## Work request
Reproduce the stretch of the material from the line containing "Luis Abad Más, director" through the line containing "Pridať do porovnávania", word for word, without the pictures.

━━━━━ Listed records ━━━━━

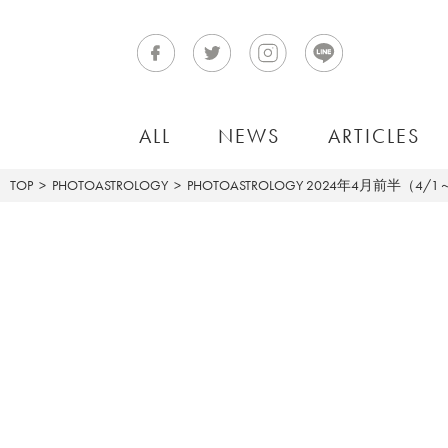
ALL
NEWS
ARTICLES
TOP
PHOTOASTROLOGY
PHOTOASTROLOGY
2024年4月前半（4/1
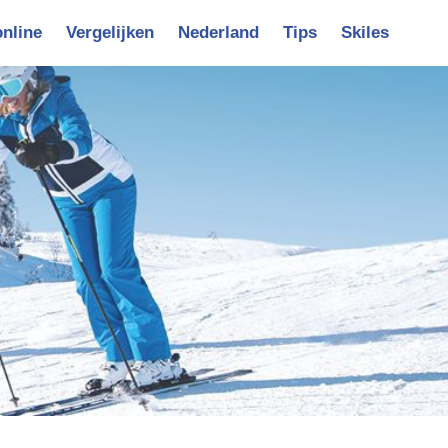
online
Vergelijken
Nederland
Tips
Skiles
vigatie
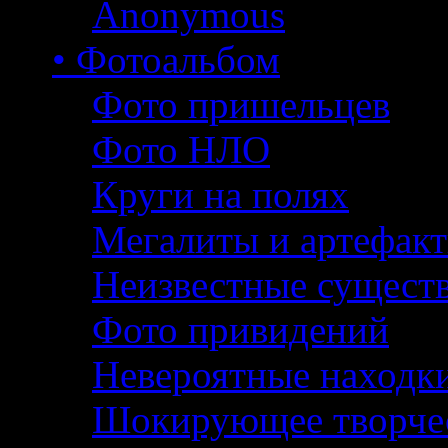
Anonymous
• Фотоальбом
Фото пришельцев
Фото НЛО
Круги на полях
Мегалиты и артефак
Неизвестные сущест
Фото привидений
Невероятные находк
Шокирующее творче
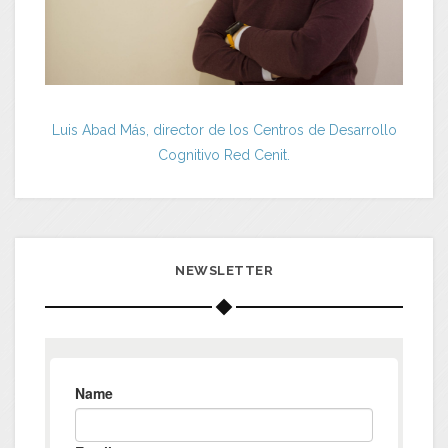
Luis Abad Más, director de los Centros de Desarrollo
Cognitivo Red Cenit.
NEWSLETTER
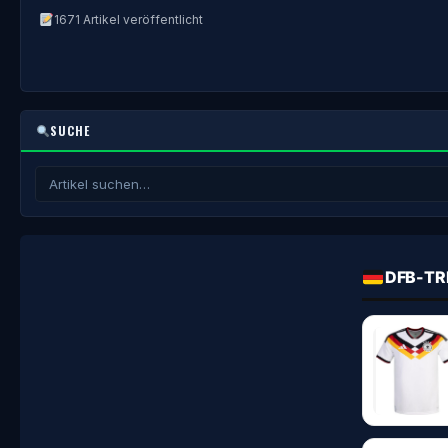
1671 Artikel veröffentlicht
SUCHE
DFB-TR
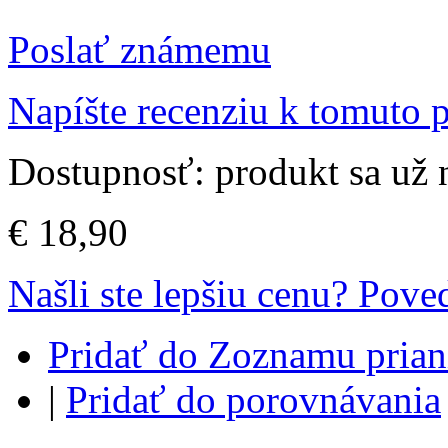
Poslať známemu
Napíšte recenziu k tomuto 
Dostupnosť:
produkt sa už
€ 18,90
Našli ste lepšiu cenu? Pov
Pridať do Zoznamu prian
|
Pridať do porovnávania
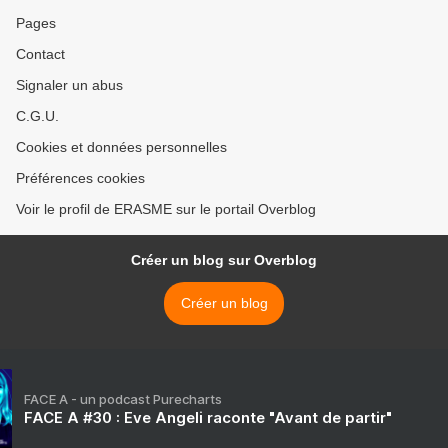
Pages
Contact
Signaler un abus
C.G.U.
Cookies et données personnelles
Préférences cookies
Voir le profil de ERASME sur le portail Overblog
Créer un blog sur Overblog
Créer un blog
FACE A - un podcast Purecharts
FACE A #30 : Eve Angeli raconte "Avant de partir"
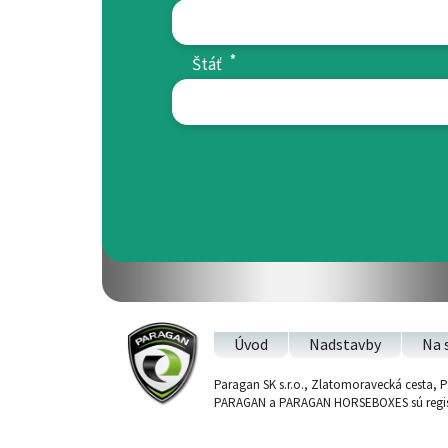
*
Štáť
Úvod
Nadstavby
Na 
Paragan SK s.r.o., Zlatomoravecká cesta, P.
PARAGAN a PARAGAN HORSEBOXES sú registro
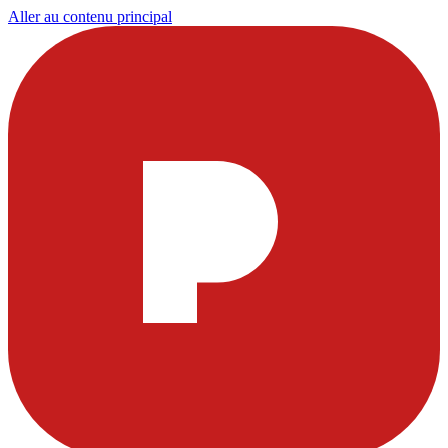
Aller au contenu principal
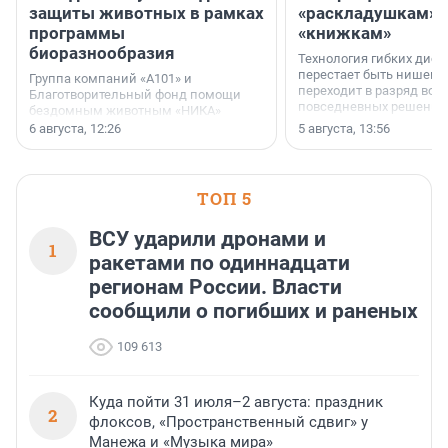
защиты животных в рамках
«раскладушкам» 
программы
«книжкам»
биоразнообразия
Технология гибких дисп
перестает быть нишевы
Группа компаний «А101» и
переходит в разряд вос
Благотворительный фонд помощи
повседневных решений
бездомным животным «НИКА»
заключили соглашение о
6 августа, 12:26
5 августа, 13:56
стратегическом сотрудничестве.
ТОП 5
ВСУ ударили дронами и
1
ракетами по одиннадцати
регионам России. Власти
сообщили о погибших и раненых
109 613
Куда пойти 31 июля–2 августа: праздник
2
флоксов, «Пространственный сдвиг» у
Манежа и «Музыка мира»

━━━━━

## Answer area
Luis Abad Más, director de los Centros de Desarrollo
Cognitivo Red Cenit.
NEWSLETTER
1671 Artikel veröffentlicht
SUCHE
DFB-TR
Poslať známemu
Napíšte recenziu k tomuto 
Dostupnosť:
produkt sa už
€ 18,90
Našli ste lepšiu cenu? Pov
Pridať do Zoznamu prian
|
Pridať do porovnávania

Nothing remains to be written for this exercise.